__Task objective__. Before you write out the listing, remove the pictures; everything else stays exactly as it is.
---
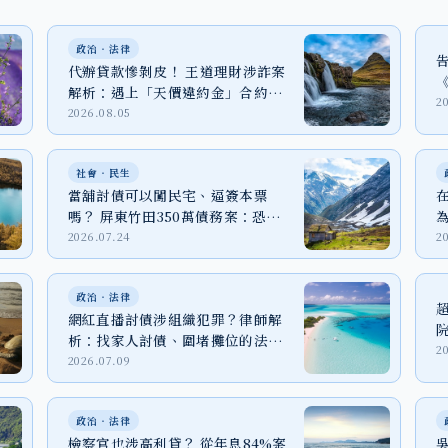
政治‧法律
代辦貸款慘剝皮！ 王道理財涉詐案
解析：遇上「天價違約金」合約該
2
怎麼辦？
2026.08.05
社會‧民生
當舖討債可以闖民宅、逼簽本票
嗎？ 屏東竹田350萬債務案：恐嚇
取財、強制罪與家屬自保
2026.07.24
2
政治‧法律
網紅直播討債涉組織犯罪？律師解
析：找家人討債、圍堵攤位的法律
2
代價
2026.07.09
政治‧法律
檢察官也涉高利貸？ 從年息84%案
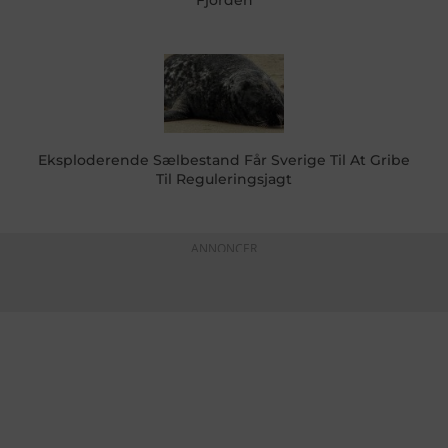
Eksploderende Sælbestand Får Sverige Til At Gribe
Til Reguleringsjagt
ANNONCER
KONTAKTINFO
+45 60 22 09 46
info@fiskerforum.dk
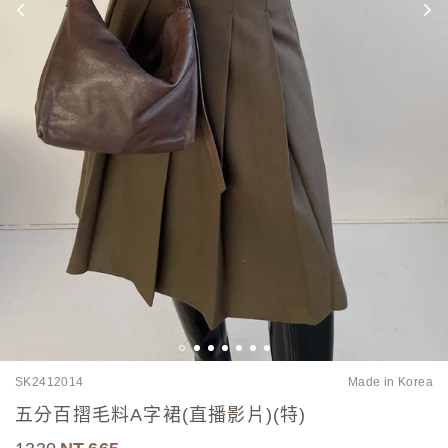
SK2412014
Made in Korea
五分百摺毛料A字裙(直播影片)(特)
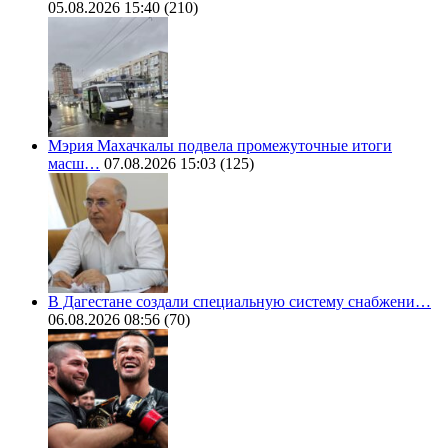
05.08.2026 15:40
(210)
Мэрия Махачкалы подвела промежуточные итоги
масш…
07.08.2026 15:03
(125)
В Дагестане создали специальную систему снабжени…
06.08.2026 08:56
(70)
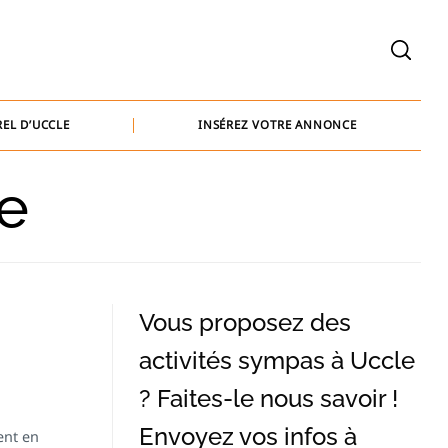
welcome@baammedia.be
bernard@baammedia.be
EL D’UCCLE
INSÉREZ VOTRE ANNONCE
jennifer@baammedia.be
ge
welcome@baammedia.be
bernard@baammedia.be
jennifer@baammedia.be
Vous proposez des
activités sympas à Uccle
? Faites-le nous savoir !
Envoyez vos infos à
ent en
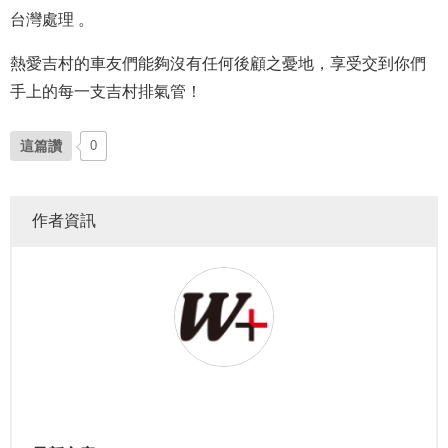
台灣處理 。
熱愛吉村的車友們能夠沒有任何後顧之憂地，享受交到你們
手上的每一支吉村排氣管！
這篇讚
0
作者資訊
---
__Solution to the problem__.
政治‧法律
代辦貸款慘剝皮！ 王道理財涉詐案
解析：遇上「天價違約金」合約該
2
怎麼辦？
2026.08.05
社會‧民生
當舖討債可以闖民宅、逼簽本票
嗎？ 屏東竹田350萬債務案：恐嚇
取財、強制罪與家屬自保
2026.07.24
2
政治‧法律
網紅直播討債涉組織犯罪？律師解
析：找家人討債、圍堵攤位的法律
2
代價
2026.07.09
政治‧法律
檢察官也涉高利貸？ 從年息84%案
Eksploderende Sælbestand Får Sverige Til At Gribe
Til Reguleringsjagt
ANNONCER
KONTAKTINFO
+45 60 22 09 46
info@fiskerforum.dk
SK2412014
Made in Korea
五分百摺毛料A字裙(直播影片)(特)
05.08.2026 15:40
(210)
Мэрия Махачкалы подвела промежуточные итоги
масш…
07.08.2026 15:03
(125)
В Дагестане создали специальную систему снабжени…
06.08.2026 08:56
(70)
welcome@baammedia.be
bernard@baammedia.be
EL D’UCCLE
INSÉREZ VOTRE ANNONCE
jennifer@baammedia.be
ge
welcome@baammedia.be
bernard@baammedia.be
jennifer@baammedia.be
Vous proposez des
activités sympas à Uccle
? Faites-le nous savoir !
Envoyez vos infos à
ent en
台灣處理 。
熱愛吉村的車友們能夠沒有任何後顧之憂地，享受交到你們
手上的每一支吉村排氣管！
這篇讚
0
作者資訊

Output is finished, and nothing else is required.